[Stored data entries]
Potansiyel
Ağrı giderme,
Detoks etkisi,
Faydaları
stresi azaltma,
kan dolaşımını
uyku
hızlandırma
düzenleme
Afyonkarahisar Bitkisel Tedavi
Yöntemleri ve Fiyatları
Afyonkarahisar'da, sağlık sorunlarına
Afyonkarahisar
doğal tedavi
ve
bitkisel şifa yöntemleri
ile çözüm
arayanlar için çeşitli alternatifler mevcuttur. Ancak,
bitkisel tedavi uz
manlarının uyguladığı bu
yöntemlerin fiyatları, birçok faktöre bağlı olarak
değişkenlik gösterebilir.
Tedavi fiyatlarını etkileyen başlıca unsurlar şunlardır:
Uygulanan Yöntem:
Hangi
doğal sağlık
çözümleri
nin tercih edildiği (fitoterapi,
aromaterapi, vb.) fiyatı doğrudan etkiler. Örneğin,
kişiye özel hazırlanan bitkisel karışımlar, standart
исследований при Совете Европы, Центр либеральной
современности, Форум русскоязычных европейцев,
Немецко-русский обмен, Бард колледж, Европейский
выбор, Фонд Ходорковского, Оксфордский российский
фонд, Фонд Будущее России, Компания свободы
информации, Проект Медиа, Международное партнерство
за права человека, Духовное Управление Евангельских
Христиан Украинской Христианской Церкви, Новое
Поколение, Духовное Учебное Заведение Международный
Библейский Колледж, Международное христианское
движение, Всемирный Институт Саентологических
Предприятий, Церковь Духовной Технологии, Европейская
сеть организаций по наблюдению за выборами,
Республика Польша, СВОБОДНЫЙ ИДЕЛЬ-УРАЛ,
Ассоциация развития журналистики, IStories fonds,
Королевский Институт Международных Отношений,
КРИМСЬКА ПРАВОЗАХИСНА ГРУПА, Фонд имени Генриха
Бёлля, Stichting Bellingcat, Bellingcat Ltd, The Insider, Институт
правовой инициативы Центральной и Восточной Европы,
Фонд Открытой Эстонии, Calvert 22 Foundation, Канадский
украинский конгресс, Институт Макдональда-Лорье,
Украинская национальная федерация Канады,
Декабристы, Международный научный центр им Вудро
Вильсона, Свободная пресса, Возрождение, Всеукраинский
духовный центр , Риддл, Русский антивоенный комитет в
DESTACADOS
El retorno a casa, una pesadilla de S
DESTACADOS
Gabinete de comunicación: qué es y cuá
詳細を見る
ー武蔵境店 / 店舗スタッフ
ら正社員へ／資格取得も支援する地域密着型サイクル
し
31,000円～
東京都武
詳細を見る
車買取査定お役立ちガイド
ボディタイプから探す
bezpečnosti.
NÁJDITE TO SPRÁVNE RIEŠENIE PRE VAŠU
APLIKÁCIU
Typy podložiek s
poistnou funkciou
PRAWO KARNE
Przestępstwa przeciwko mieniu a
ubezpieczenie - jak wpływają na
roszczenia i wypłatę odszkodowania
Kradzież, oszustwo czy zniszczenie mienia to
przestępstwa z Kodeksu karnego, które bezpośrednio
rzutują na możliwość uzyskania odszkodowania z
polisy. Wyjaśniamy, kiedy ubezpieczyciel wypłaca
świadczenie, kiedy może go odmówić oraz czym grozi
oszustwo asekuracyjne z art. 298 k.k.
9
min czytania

Activity: Render every line of the material above as a JSON list of strings, one string per line, skipping any blank lines.

Result for this task:
[
  "Potansiyel",
  "Ağrı giderme,",
  "Detoks etkisi,",
  "Faydaları",
  "stresi azaltma,",
  "kan dolaşımını",
  "uyku",
  "hızlandırma",
  "düzenleme",
  "Afyonkarahisar Bitkisel Tedavi",
  "Yöntemleri ve Fiyatları",
  "Afyonkarahisar'da, sağlık sorunlarına",
  "Afyonkarahisar",
  "doğal tedavi",
  "ve",
  "bitkisel şifa yöntemleri",
  "ile çözüm",
  "arayanlar için çeşitli alternatifler mevcuttur. Ancak,",
  "bitkisel tedavi uz",
  "manlarının uyguladığı bu",
  "yöntemlerin fiyatları, birçok faktöre bağlı olarak",
  "değişkenlik gösterebilir.",
  "Tedavi fiyatlarını etkileyen başlıca unsurlar şunlardır:",
  "Uygulanan Yöntem:",
  "Hangi",
  "doğal sağlık",
  "çözümleri",
  "nin tercih edildiği (fitoterapi,",
  "aromaterapi, vb.) fiyatı doğrudan etkiler. Örneğin,",
  "kişiye özel hazırlanan bitkisel karışımlar, standart",
  "исследований при Совете Европы, Центр либеральной",
  "современности, Форум русскоязычных европейцев,",
  "Немецко-русский обмен, Бард колледж, Европейский",
  "выбор, Фонд Ходорковского, Оксфордский российский",
  "фонд, Фонд Будущее России, Компания свободы",
  "информации, Проект Медиа, Международное партнерство",
  "за права человека, Духовное Управление Евангельских",
  "Христиан Украинской Христианской Церкви, Новое",
  "Поколение, Духовное Учебное Заведение Международный",
  "Библейский Колледж, Международное христианское",
  "движение, Всемирный Институт Саентологических",
  "Предприятий, Церковь Духовной Технологии, Европейская",
  "сеть организаций по наблюдению за выборами,",
  "Республика Польша, СВОБОДНЫЙ ИДЕЛЬ-УРАЛ,",
  "Ассоциация развития журналистики, IStories fonds,",
  "Королевский Институт Международных Отношений,",
  "КРИМСЬКА ПРАВОЗАХИСНА ГРУПА, Фонд имени Генриха",
  "Бёлля, Stichting Bellingcat, Bellingcat Ltd, The Insider, Институт",
  "правовой инициативы Центральной и Восточной Европы,",
  "Фонд Открытой Эстонии, Calvert 22 Foundation, Канадский",
  "украинский конгресс, Институт Макдональда-Лорье,",
  "Украинская национальная федерация Канады,",
  "Декабристы, Международный научный центр им Вудро",
  "Вильсона, Свободная пресса, Возрождение, Всеукраинский",
  "духовный центр , Риддл, Русский антивоенный комитет в",
  "DESTACADOS",
  "El retorno a casa, una pesadilla de S",
  "DESTACADOS",
  "Gabinete de comunicación: qué es y cuá",
  "詳細を見る",
  "ー武蔵境店 / 店舗スタッフ",
  "ら正社員へ／資格取得も支援する地域密着型サイクル",
  "し",
  "31,000円～",
  "東京都武",
  "詳細を見る",
  "車買取査定お役立ちガイド",
  "ボディタイプから探す",
  "bezpečnosti.",
  "NÁJDITE TO SPRÁVNE RIEŠENIE PRE VAŠU",
  "APLIKÁCIU",
  "Typy podložiek s",
  "poistnou funkciou",
  "PRAWO KARNE",
  "Przestępstwa przeciwko mieniu a",
  "ubezpieczenie - jak wpływają na",
  "roszczenia i wypłatę odszkodowania",
  "Kradzież, oszustwo czy zniszczenie mienia to",
  "przestępstwa z Kodeksu karnego, które bezpośrednio",
  "rzutują na możliwość uzyskania odszkodowania z",
  "polisy. Wyjaśniamy, kiedy ubezpieczyciel wypłaca",
  "świadczenie, kiedy może go odmówić oraz czym grozi",
  "oszustwo asekuracyjne z art. 298 k.k.",
  "9",
  "min czytania"
]